YOUR TASK: Swap "bar" for "column" in the stretch from the line containing "Is it true that pitch is 11% of the pie?" through the line containing "What is the height", and give back only those lines with nothing else changed.

DATA TO PROCESS:
=-=-=

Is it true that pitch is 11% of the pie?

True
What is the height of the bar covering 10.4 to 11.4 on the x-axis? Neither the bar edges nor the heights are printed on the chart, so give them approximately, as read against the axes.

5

=-=-=

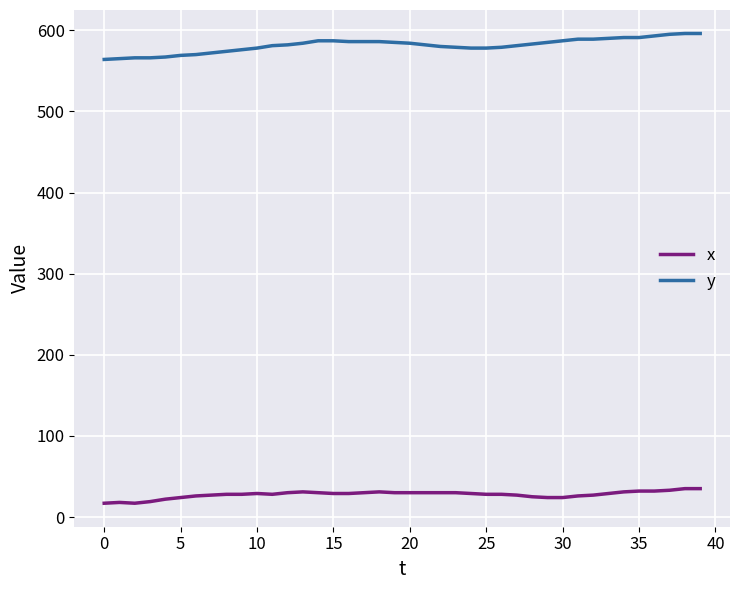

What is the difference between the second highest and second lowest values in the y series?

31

=-=-=

OUTPUT OF THE TASK:
Is it true that pitch is 11% of the pie?

True
What is the height of the column covering 10.4 to 11.4 on the x-axis? Neither the column edges nor the heights are printed on the chart, so give them approximately, as read against the axes.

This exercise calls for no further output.